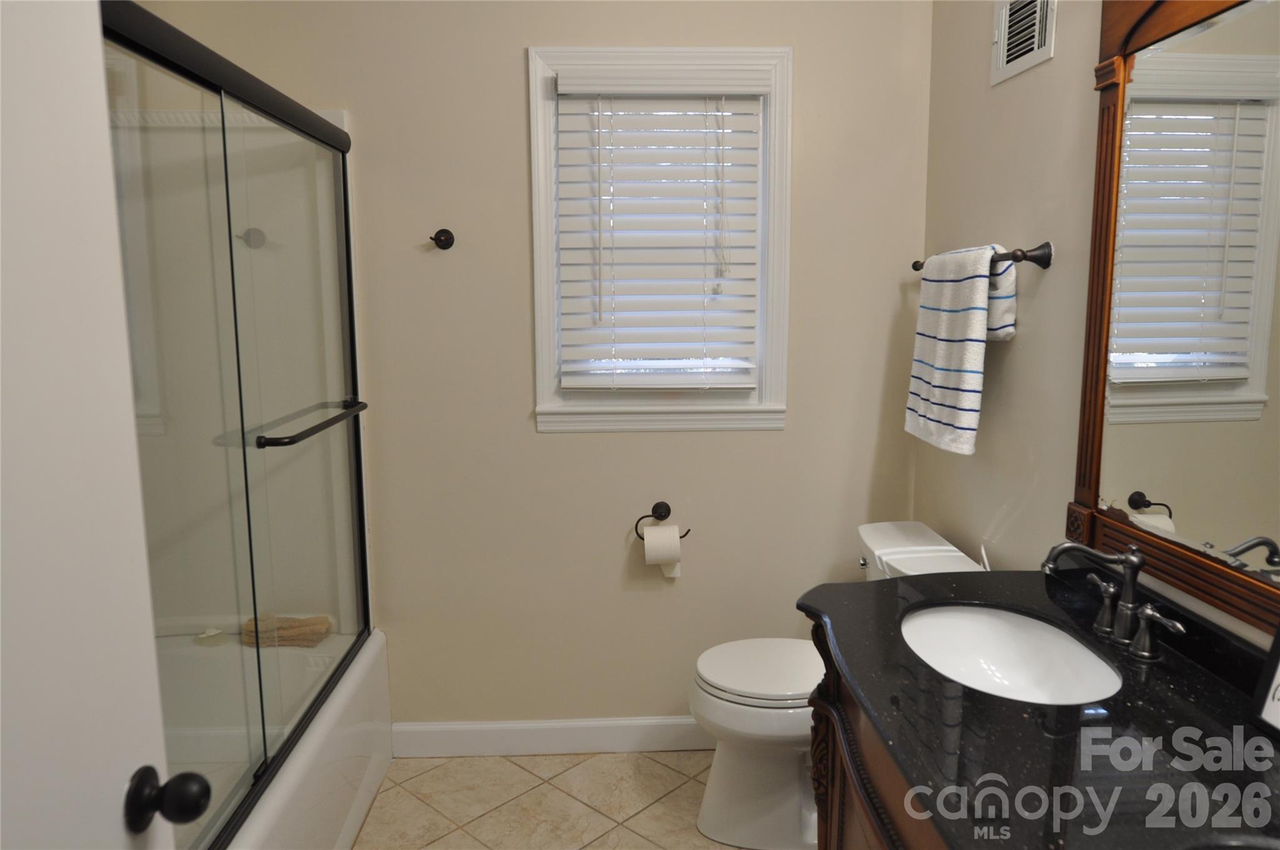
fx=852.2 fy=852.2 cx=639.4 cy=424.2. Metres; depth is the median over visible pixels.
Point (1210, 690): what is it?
countertop
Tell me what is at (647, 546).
toilet paper roll
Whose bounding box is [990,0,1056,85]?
air vent
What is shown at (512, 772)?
floor
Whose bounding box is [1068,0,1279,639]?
mirror
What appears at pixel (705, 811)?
toilet
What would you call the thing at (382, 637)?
bathtub
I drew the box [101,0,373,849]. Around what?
shower door
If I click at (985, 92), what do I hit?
right wall
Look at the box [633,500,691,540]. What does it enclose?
toilet paper holder
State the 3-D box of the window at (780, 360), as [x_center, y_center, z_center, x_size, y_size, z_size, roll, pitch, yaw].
[0.058,-0.537,2.561,0.769,1.107,0.151,-1,9,-2]
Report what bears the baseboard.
attached to the back wall at (512, 97)
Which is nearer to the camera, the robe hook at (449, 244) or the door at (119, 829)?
the door at (119, 829)
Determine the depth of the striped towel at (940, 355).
2.06 m
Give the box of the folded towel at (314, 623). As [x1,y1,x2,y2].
[241,613,332,647]
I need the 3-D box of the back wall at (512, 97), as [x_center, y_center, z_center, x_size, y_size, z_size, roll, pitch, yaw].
[-0.329,-0.242,2.621,2.513,2.615,0.124,-1,9,-2]
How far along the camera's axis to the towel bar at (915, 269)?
1.88 m
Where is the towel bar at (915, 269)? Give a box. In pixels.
[911,240,1053,275]
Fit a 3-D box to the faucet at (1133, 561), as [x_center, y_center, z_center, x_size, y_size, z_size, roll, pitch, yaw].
[0.783,0.284,1.458,0.161,0.176,0.275,-1,9,-2]
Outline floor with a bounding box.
[353,748,748,849]
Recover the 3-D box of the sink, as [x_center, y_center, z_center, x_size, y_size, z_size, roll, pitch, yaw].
[0.641,0.469,1.520,0.353,0.142,0.476,-1,9,-2]
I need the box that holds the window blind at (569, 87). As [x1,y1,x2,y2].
[553,65,768,391]
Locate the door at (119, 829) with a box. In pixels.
[0,1,201,849]
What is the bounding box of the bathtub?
[168,624,393,849]
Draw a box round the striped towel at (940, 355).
[904,245,1019,455]
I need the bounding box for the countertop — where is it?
[801,566,1279,849]
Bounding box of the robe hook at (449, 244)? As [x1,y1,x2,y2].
[430,227,454,249]
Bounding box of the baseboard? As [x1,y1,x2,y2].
[390,716,709,757]
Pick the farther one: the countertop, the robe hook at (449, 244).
the robe hook at (449, 244)
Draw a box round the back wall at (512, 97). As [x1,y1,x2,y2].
[116,0,935,732]
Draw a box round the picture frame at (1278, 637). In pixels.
[1250,625,1279,735]
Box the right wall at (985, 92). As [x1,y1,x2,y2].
[916,0,1279,649]
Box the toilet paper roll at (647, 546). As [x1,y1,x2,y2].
[641,523,683,577]
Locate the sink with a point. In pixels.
(1003, 628)
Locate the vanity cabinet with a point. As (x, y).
(830, 757)
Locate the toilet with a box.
[690,521,990,846]
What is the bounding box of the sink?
[897,601,1123,705]
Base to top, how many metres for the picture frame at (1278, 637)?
0.204 m
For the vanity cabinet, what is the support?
on the floor
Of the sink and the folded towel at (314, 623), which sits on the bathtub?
the folded towel at (314, 623)
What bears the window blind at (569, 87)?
attached to the window at (780, 360)
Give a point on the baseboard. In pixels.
(569, 747)
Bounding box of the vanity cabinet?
[804,617,946,849]
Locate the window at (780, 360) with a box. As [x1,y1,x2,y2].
[526,42,792,431]
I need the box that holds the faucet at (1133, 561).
[1043,541,1186,661]
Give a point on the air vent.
(1000, 68)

####

Output the records above exactly, omitting the pictures.

fx=852.2 fy=852.2 cx=639.4 cy=424.2. Metres; depth is the median over visible pixels.
Point (1210, 690): what is it?
countertop
Tell me what is at (647, 546).
toilet paper roll
Whose bounding box is [990,0,1056,85]?
air vent
What is shown at (512, 772)?
floor
Whose bounding box is [1068,0,1279,639]?
mirror
What appears at pixel (705, 811)?
toilet
What would you call the thing at (382, 637)?
bathtub
I drew the box [101,0,373,849]. Around what?
shower door
If I click at (985, 92), what do I hit?
right wall
Look at the box [633,500,691,540]. What does it enclose?
toilet paper holder
State the 3-D box of the window at (780, 360), as [x_center, y_center, z_center, x_size, y_size, z_size, roll, pitch, yaw].
[0.058,-0.537,2.561,0.769,1.107,0.151,-1,9,-2]
Report what bears the baseboard.
attached to the back wall at (512, 97)
Which is nearer to the camera, the robe hook at (449, 244) or the door at (119, 829)?
the door at (119, 829)
Determine the depth of the striped towel at (940, 355).
2.06 m
Give the box of the folded towel at (314, 623). As [x1,y1,x2,y2].
[241,613,332,647]
I need the 3-D box of the back wall at (512, 97), as [x_center, y_center, z_center, x_size, y_size, z_size, roll, pitch, yaw].
[-0.329,-0.242,2.621,2.513,2.615,0.124,-1,9,-2]
How far along the camera's axis to the towel bar at (915, 269)?
1.88 m
Where is the towel bar at (915, 269)? Give a box. In pixels.
[911,240,1053,275]
Fit a 3-D box to the faucet at (1133, 561), as [x_center, y_center, z_center, x_size, y_size, z_size, roll, pitch, yaw].
[0.783,0.284,1.458,0.161,0.176,0.275,-1,9,-2]
Outline floor with a bounding box.
[353,748,748,849]
Recover the 3-D box of the sink, as [x_center, y_center, z_center, x_size, y_size, z_size, roll, pitch, yaw].
[0.641,0.469,1.520,0.353,0.142,0.476,-1,9,-2]
I need the box that holds the window blind at (569, 87). As [x1,y1,x2,y2].
[553,65,768,391]
Locate the door at (119, 829) with a box. In pixels.
[0,1,201,849]
What is the bounding box of the bathtub?
[168,624,393,849]
Draw a box round the striped towel at (940, 355).
[904,245,1019,455]
I need the bounding box for the countertop — where is it?
[801,566,1279,849]
Bounding box of the robe hook at (449, 244)? As [x1,y1,x2,y2].
[430,227,454,249]
Bounding box of the baseboard? As [x1,y1,x2,y2].
[390,716,709,757]
Pick the farther one: the countertop, the robe hook at (449, 244).
the robe hook at (449, 244)
Draw a box round the back wall at (512, 97). As [x1,y1,x2,y2].
[116,0,935,732]
Draw a box round the picture frame at (1278, 637). In pixels.
[1250,625,1279,735]
Box the right wall at (985, 92). As [x1,y1,x2,y2].
[916,0,1279,649]
Box the toilet paper roll at (647, 546). As [x1,y1,x2,y2].
[641,523,683,577]
Locate the sink with a point. In pixels.
(1003, 628)
Locate the vanity cabinet with a point. As (x, y).
(830, 757)
Locate the toilet with a box.
[690,521,990,846]
What is the bounding box of the sink?
[897,601,1123,705]
Base to top, how many metres for the picture frame at (1278, 637)?
0.204 m
For the vanity cabinet, what is the support?
on the floor
Of the sink and the folded towel at (314, 623), which sits on the bathtub?
the folded towel at (314, 623)
What bears the window blind at (569, 87)?
attached to the window at (780, 360)
Give a point on the baseboard. In pixels.
(569, 747)
Bounding box of the vanity cabinet?
[804,617,946,849]
Locate the window at (780, 360) with a box. As [x1,y1,x2,y2].
[526,42,792,431]
I need the box that holds the faucet at (1133, 561).
[1043,541,1186,661]
Give a point on the air vent.
(1000, 68)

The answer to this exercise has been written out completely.